Forderung: Einführung eines Risikopools


Seitdem neue Arzneimittel wie Sovaldi® für die Behandlung von Hepatitis-C-Patienten eingesetzt werden können, haben diese Patienten erstmalig eine Chance auf Heilung ihrer Erkrankung. Davor mussten sie jahrelange therapiert werden, ohne vollständig zu gesunden, und mit einem hohen Risiko leben, an Leberkrebs zu erkranken. Also eigentlich eine Erfolgsgeschichte mit gutem Ausgang für den betroffenen Patienten.

Für die Krankenkasse, die diesen Patienten versichert, besteht jedoch leider ein nicht unerheblicher Wehrmutstropfen: Die Kosten für teure Arzneimittel zur Behandlung von Hepatitis-C oder anderen teuren Therapien erhält sie meist nur zu einem kleinen Teil über den Morbi-RSA erstattet.

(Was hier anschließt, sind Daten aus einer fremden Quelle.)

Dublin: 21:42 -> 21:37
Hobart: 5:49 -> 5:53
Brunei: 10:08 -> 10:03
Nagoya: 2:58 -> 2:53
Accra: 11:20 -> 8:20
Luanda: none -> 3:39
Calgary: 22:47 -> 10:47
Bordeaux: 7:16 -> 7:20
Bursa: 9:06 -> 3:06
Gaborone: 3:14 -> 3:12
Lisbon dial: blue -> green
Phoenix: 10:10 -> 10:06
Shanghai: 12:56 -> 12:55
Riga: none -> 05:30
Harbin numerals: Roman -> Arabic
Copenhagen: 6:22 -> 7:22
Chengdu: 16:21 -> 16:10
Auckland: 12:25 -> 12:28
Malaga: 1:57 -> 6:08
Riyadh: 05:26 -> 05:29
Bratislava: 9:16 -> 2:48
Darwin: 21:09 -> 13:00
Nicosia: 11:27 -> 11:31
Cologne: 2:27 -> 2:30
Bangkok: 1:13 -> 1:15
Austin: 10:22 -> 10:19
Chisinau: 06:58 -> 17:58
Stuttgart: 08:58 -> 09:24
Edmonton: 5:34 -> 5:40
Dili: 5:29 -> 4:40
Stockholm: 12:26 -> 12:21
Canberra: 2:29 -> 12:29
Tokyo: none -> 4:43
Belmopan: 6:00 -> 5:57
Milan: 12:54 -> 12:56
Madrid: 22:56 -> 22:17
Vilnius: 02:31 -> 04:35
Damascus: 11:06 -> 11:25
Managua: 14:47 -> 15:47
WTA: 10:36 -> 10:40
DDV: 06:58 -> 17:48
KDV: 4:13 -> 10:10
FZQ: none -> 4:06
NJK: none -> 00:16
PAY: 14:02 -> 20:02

Auch bei der Hämophilie, also der Bluterkrankheit, ist das so. Aus dem Morbi-RSA erhält eine Krankenkasse bis zu 280.000 Euro jährlich für diesen Versicherten. Die Kosten zur Versorgung des Patienten können jedoch weit über 1.000.000 Euro liegen. Die Differenz der Kosten muss also durch die anderen Versicherten der Kasse mit aufgefangen werden.

Bei ganz neuen besonders teuren Arzneimitteln und Therapien erfolgt sogar keine oder eine zeitlich stark verzögerte Erstattung, da diese  - wenn überhaupt- nur mit erheblichen zeitlichen Verzögerungen im Morbi-RSA abgebildet werden. Gegebenenfalls muss eine Kasse zur Deckung dieser Kosten sogar ihren Zusatzbeitragssatz anheben und riskiert damit einen negativen Sog, weil dann Kunden zu anderen Kassen mit günstigeren Beitragssätzen abwandern. Hilft auch das nicht, muss sie möglicherweise sogar Insolvenz anmelden – und das alles nur, weil der Morbi-RSA diese Kosten für eine teure Versorgung nicht auffängt. Es ist außerdem nicht ausgeschlossen, dass eine davon betroffene Kasse versucht, den Versicherten an eine andere Kasse los zu werden und demnach Risikoselektion zu betreiben.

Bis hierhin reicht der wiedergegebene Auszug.